These pages are dedicated to giving a voice to practitioners and students of Tibetan medicine. There are by now many pages on the web devoted to Tibetan medicine, but few are written from the uniquely informed point of view of those who have dedicated years to its study and practice. In Tibetan medicine it is thought that all suffering (and therefore all illness) results from ignorance. We can then safely assume that education is one way to reduce ignorance and its results. I hope a point of view informed by study and practice can benefit all those who are interested in Tibetan medicine and what it has to teach about health and the causes of illness.


With the recent explosion of fascination with Tibet and Tibetan culture, Tibetan medicine is receiving greater attention from the public, scholars and the media. As with many aspects of Tibetan culture, significant and complex issues determine whether or not Tibetan medicine will continue to survive as a living tradition.  As Tibetan medicine becomes more accessible in the U.S., it is important to realize that there is a significant difference between Tibetan medicine and the other rich information and knowledge which the Tibetan people have already communicated to the West. Whereas religion, culture, and politics can be freely disseminated here under our First Amendment, the conditions under which medicine can be practiced in this country are limited by our culture, science, economics and law.

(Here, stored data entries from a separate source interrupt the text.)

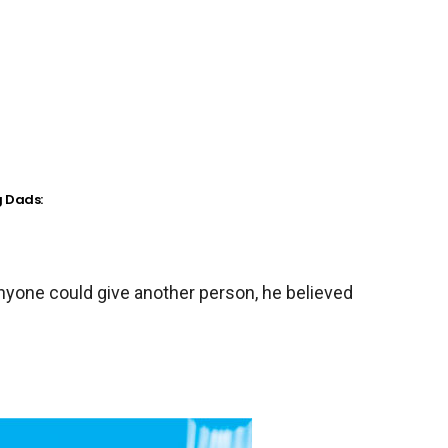
g Dads:
anyone could give another person, he believed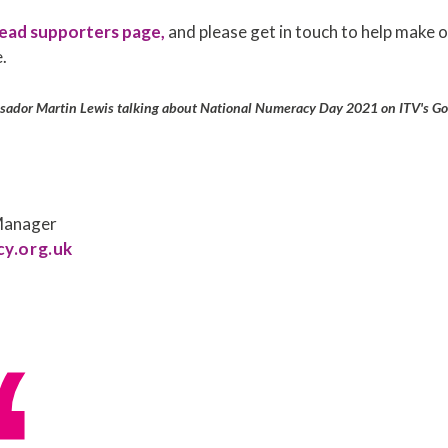
ead supporters page,
and please get in touch to help make
.
ador Martin Lewis talking about National Numeracy Day 2021 on ITV's Go
 Manager
y.org.uk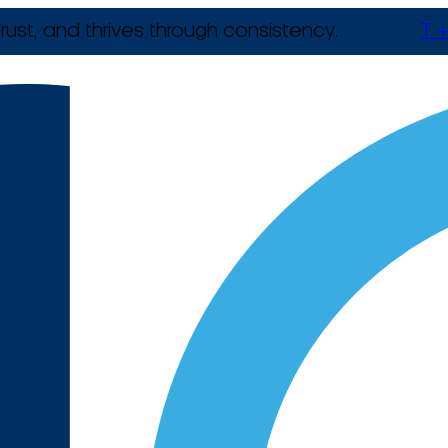
rust, and thrives through consistency.
T +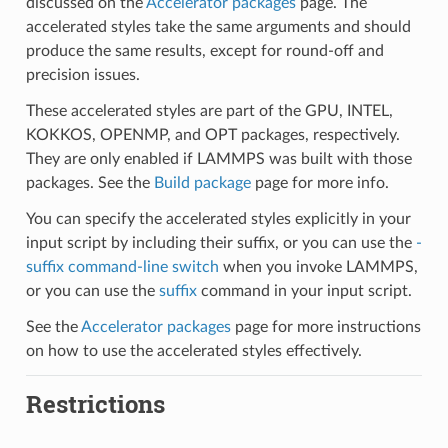
discussed on the
Accelerator packages
page. The
accelerated styles take the same arguments and should
produce the same results, except for round-off and
precision issues.
These accelerated styles are part of the GPU, INTEL,
KOKKOS, OPENMP, and OPT packages, respectively.
They are only enabled if LAMMPS was built with those
packages. See the
Build package
page for more info.
You can specify the accelerated styles explicitly in your
input script by including their suffix, or you can use the
-
suffix command-line switch
when you invoke LAMMPS,
or you can use the
suffix
command in your input script.
See the
Accelerator packages
page for more instructions
on how to use the accelerated styles effectively.
Restrictions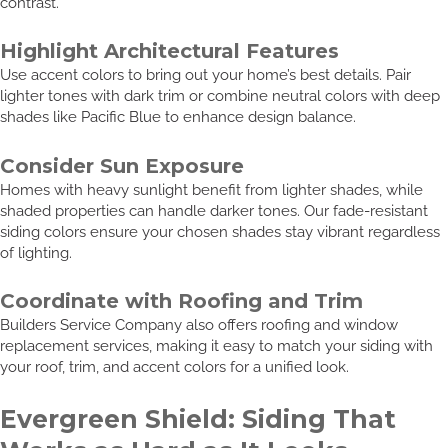
contrast.
Highlight Architectural Features
Use accent colors to bring out your home’s best details. Pair
lighter tones with dark trim or combine neutral colors with deep
shades like Pacific Blue to enhance design balance.
Consider Sun Exposure
Homes with heavy sunlight benefit from lighter shades, while
shaded properties can handle darker tones. Our fade-resistant
siding colors ensure your chosen shades stay vibrant regardless
of lighting.
Coordinate with Roofing and Trim
Builders Service Company also offers roofing and window
replacement services, making it easy to match your siding with
your roof, trim, and accent colors for a unified look.
Evergreen Shield: Siding That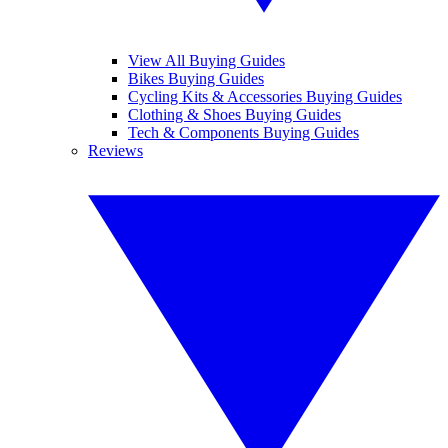
View All Buying Guides
Bikes Buying Guides
Cycling Kits & Accessories Buying Guides
Clothing & Shoes Buying Guides
Tech & Components Buying Guides
Reviews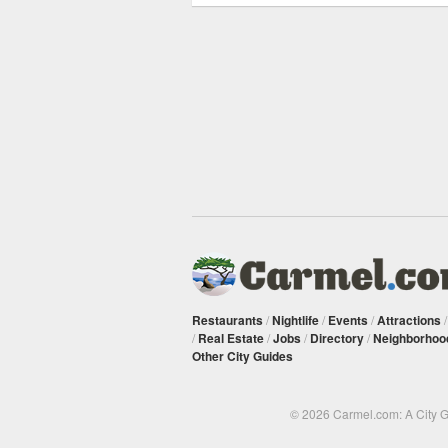
Restaurants
/
Nightlife
/
Events
/
Attractions
/
Real Estate
/
Jobs
/
Directory
/
Neighborhoo
Other City Guides
© 2026 Carmel.com: A City 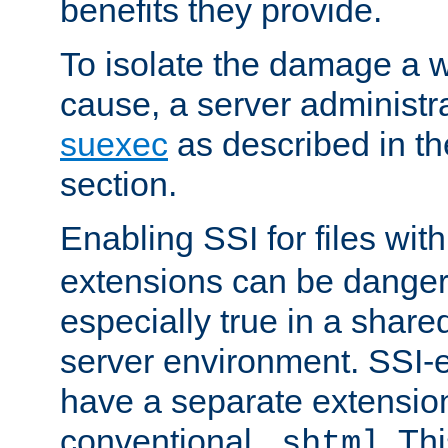
benefits they provide.
To isolate the damage a 
cause, a server administr
suexec
as described in t
section.
Enabling SSI for files wit
extensions can be danger
especially true in a shared,
server environment. SSI-e
have a separate extension
conventional
. Th
.shtml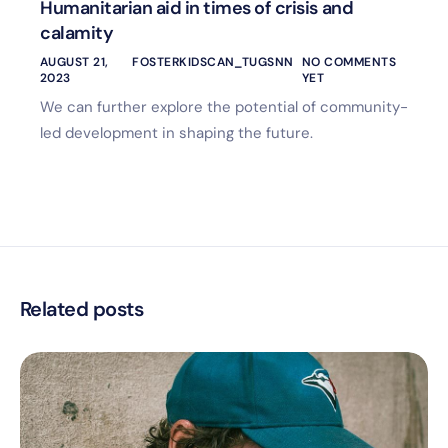
Humanitarian aid in times of crisis and
calamity
AUGUST 21,
FOSTERKIDSCAN_TUGSNN
NO COMMENTS
2023
YET
We can further explore the potential of community-
led development in shaping the future.
Related posts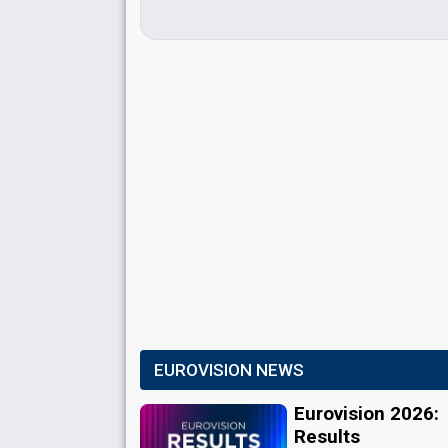
EUROVISION NEWS
Eurovision 2026:
Results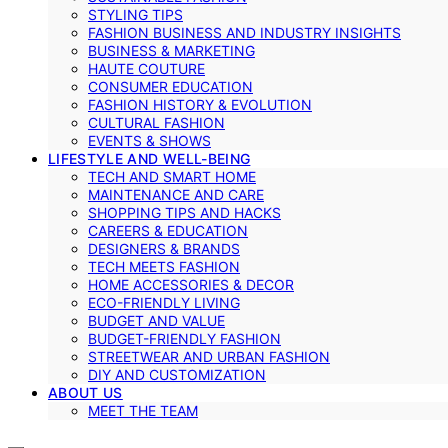
STYLING TIPS
FASHION BUSINESS AND INDUSTRY INSIGHTS
BUSINESS & MARKETING
HAUTE COUTURE
CONSUMER EDUCATION
FASHION HISTORY & EVOLUTION
CULTURAL FASHION
EVENTS & SHOWS
LIFESTYLE AND WELL-BEING
TECH AND SMART HOME
MAINTENANCE AND CARE
SHOPPING TIPS AND HACKS
CAREERS & EDUCATION
DESIGNERS & BRANDS
TECH MEETS FASHION
HOME ACCESSORIES & DECOR
ECO-FRIENDLY LIVING
BUDGET AND VALUE
BUDGET-FRIENDLY FASHION
STREETWEAR AND URBAN FASHION
DIY AND CUSTOMIZATION
ABOUT US
MEET THE TEAM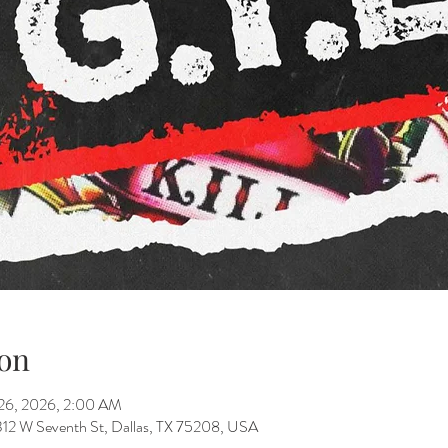
on
 26, 2026, 2:00 AM
312 W Seventh St, Dallas, TX 75208, USA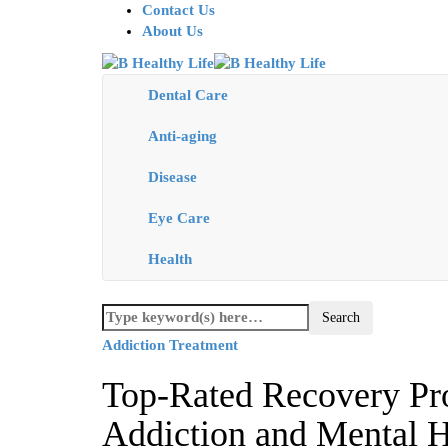
Contact Us
About Us
Dental Care
Anti-aging
Disease
Eye Care
Health
Addiction Treatment
Top-Rated Recovery Pr
Addiction and Mental H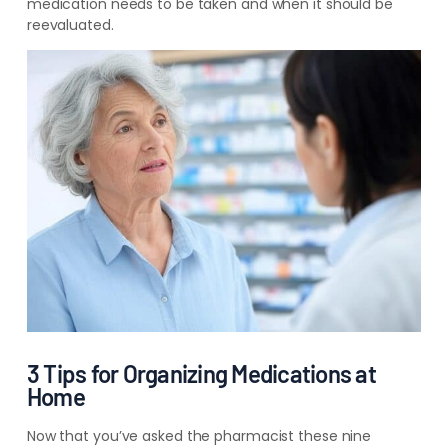
medication needs to be taken and when it should be
reevaluated.
3 Tips for Organizing Medications at
Home
Now that you’ve asked the pharmacist these nine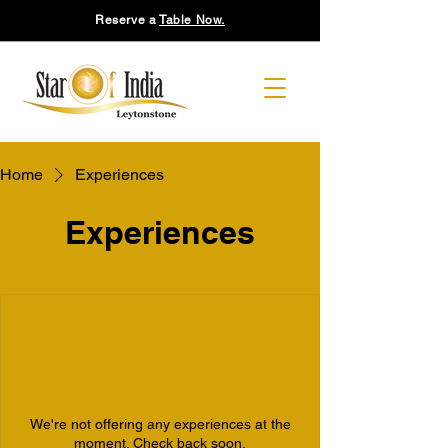
Reserve a
Table Now.
Home
Experiences
Experiences
We're not offering any experiences at the
moment. Check back soon.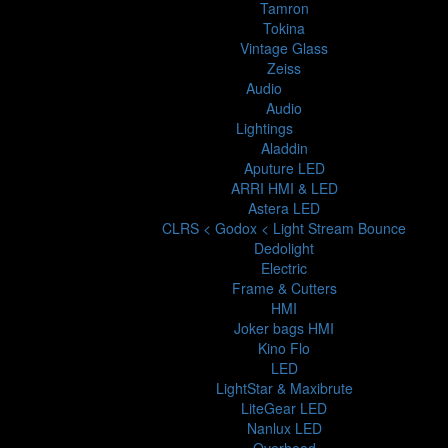
Tamron
Tokina
Vintage Glass
Zeiss
Audio
Audio
Lightings
Aladdin
Aputure LED
ARRI HMI & LED
Astera LED
CLRS < Godox < Light Stream Bounce
Dedolight
Electric
Frame & Cutters
HMI
Joker bags HMI
Kino Flo
LED
LightStar & Maxibrute
LiteGear LED
Nanlux LED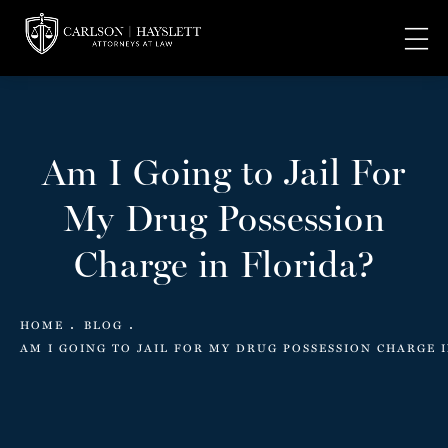
Am I Going to Jail For
My Drug Possession
Charge in Florida?
HOME
BLOG
AM I GOING TO JAIL FOR MY DRUG POSSESSION CHARGE 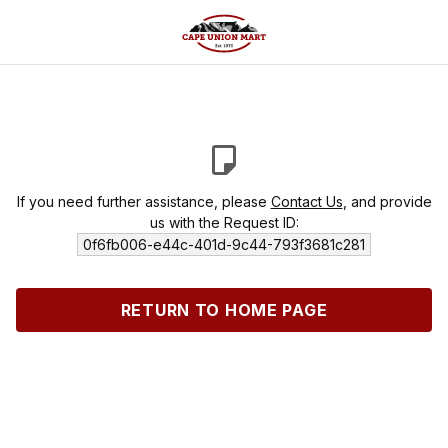
If you need further assistance, please
Contact Us
, and provide
us with the Request ID:
0f6fb006-e44c-401d-9c44-793f3681c281
RETURN TO HOME PAGE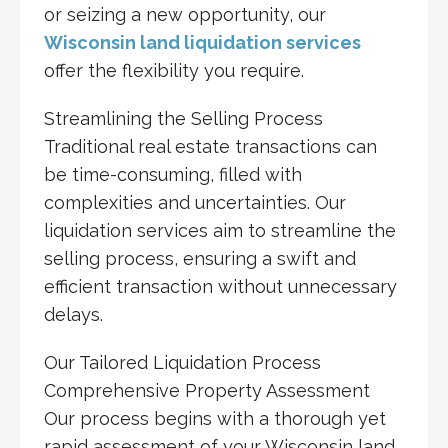
or seizing a new opportunity, our
Wisconsin land liquidation services
offer the flexibility you require.
Streamlining the Selling Process
Traditional real estate transactions can
be time-consuming, filled with
complexities and uncertainties. Our
liquidation services aim to streamline the
selling process, ensuring a swift and
efficient transaction without unnecessary
delays.
Our Tailored Liquidation Process
Comprehensive Property Assessment
Our process begins with a thorough yet
rapid assessment of your Wisconsin land.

By synthesizing knowledge from various medical systems, Tibetans created a approach to medical science drawn from thousands of years of accumulated empirical knowledge and intuition about the nature of health and illness. Centuries ago, before Buddhism entered Tibet, Tibetans like all ancient people had a significant degree of medical knowledge. According to traditional sources, in the beginning of the 4th century many new ideas regarding medicine began to enter the country. At first influences came from India in the form of what is now called Ayurvedic medicine, as well as more spiritual and psychologically based systems from Buddhist and other sources. Around the 7th-8th centuries the Tibetan government began sponsoring conferences where doctors skilled in the medical systems of China, Persia, India and Greece presented and debated their ideas regarding health and the treatment of illness. Those with superior abilities in the diagnosis, treatment and understanding of illness were invited to stay and contribute to the country's medical knowledge base. In the 11th century, this knowledge was codified into a unique system containing a synthesis of the principals of physical and psychological medicine imbued with a Buddhist spiritual understanding. This understanding formed a foundation for Tibetan medicine and benefited patients and doctors alike. It acknowledged how health and illness resulted both from the relationship between the mind and the body and people's connectedness to the natural world and sense of spirituality.